What to work on ▸
Repeat every entry word for word, but leave the images out of your copy.

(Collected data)

········

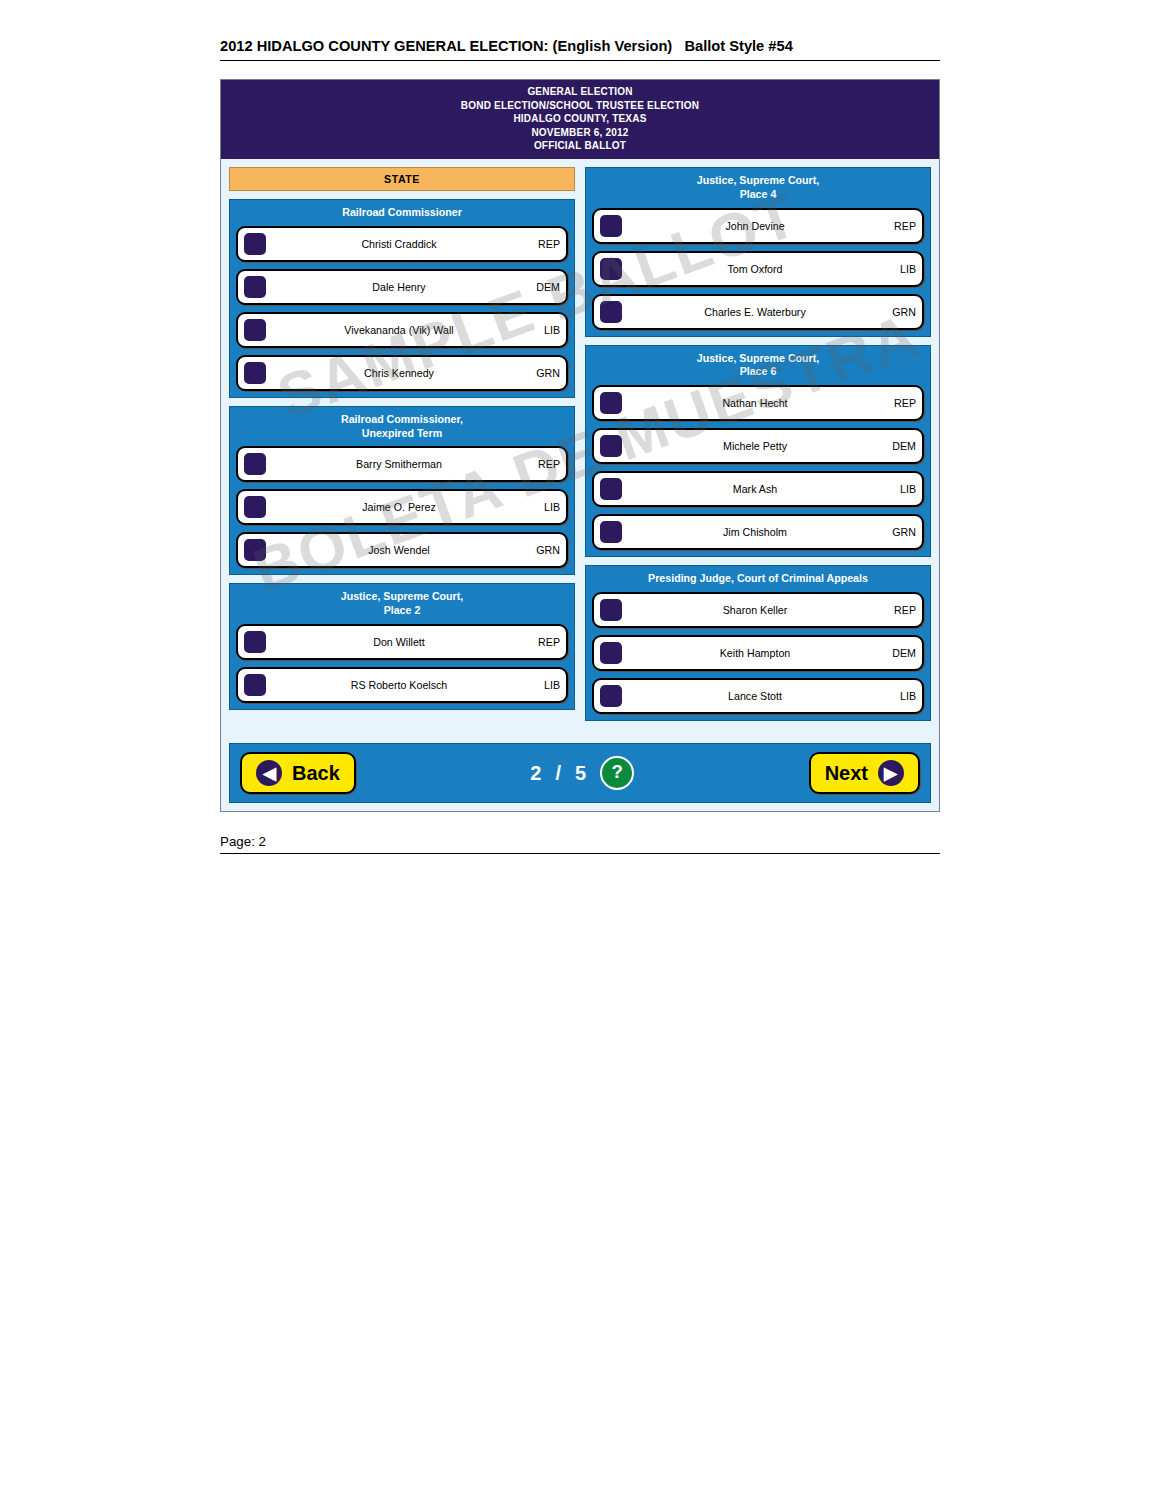2012 HIDALGO COUNTY GENERAL ELECTION: (English Version) Ballot Style #54
GENERAL ELECTION
BOND ELECTION/SCHOOL TRUSTEE ELECTION
HIDALGO COUNTY, TEXAS
NOVEMBER 6, 2012
OFFICIAL BALLOT
STATE
Railroad Commissioner
Christi Craddick REP
Dale Henry DEM
Vivekananda (Vik) Wall LIB
Chris Kennedy GRN
Railroad Commissioner,
Unexpired Term
Barry Smitherman REP
Jaime O. Perez LIB
Josh Wendel GRN
Justice, Supreme Court,
Place 2
Don Willett REP
RS Roberto Koelsch LIB
Justice, Supreme Court,
Place 4
John Devine REP
Tom Oxford LIB
Charles E. Waterbury GRN
Justice, Supreme Court,
Place 6
Nathan Hecht REP
Michele Petty DEM
Mark Ash LIB
Jim Chisholm GRN
Presiding Judge, Court of Criminal Appeals
Sharon Keller REP
Keith Hampton DEM
Lance Stott LIB
◀Back
2/5 ?
Next▶
SAMPLE BALLOT
BOLETA DE MUESTRA
Page: 2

········

Answer section ▸
2012 HIDALGO COUNTY GENERAL ELECTION: (English Version) Ballot Style #54
GENERAL ELECTION
BOND ELECTION/SCHOOL TRUSTEE ELECTION
HIDALGO COUNTY, TEXAS
NOVEMBER 6, 2012
OFFICIAL BALLOT
STATE
Railroad Commissioner
Christi Craddick REP
Dale Henry DEM
Vivekananda (Vik) Wall LIB
Chris Kennedy GRN
Railroad Commissioner,
Unexpired Term
Barry Smitherman REP
Jaime O. Perez LIB
Josh Wendel GRN
Justice, Supreme Court,
Place 2
Don Willett REP
RS Roberto Koelsch LIB
Justice, Supreme Court,
Place 4
John Devine REP
Tom Oxford LIB
Charles E. Waterbury GRN
Justice, Supreme Court,
Place 6
Nathan Hecht REP
Michele Petty DEM
Mark Ash LIB
Jim Chisholm GRN
Presiding Judge, Court of Criminal Appeals
Sharon Keller REP
Keith Hampton DEM
Lance Stott LIB
◀Back
2/5 ?
Next▶
SAMPLE BALLOT
BOLETA DE MUESTRA
Page: 2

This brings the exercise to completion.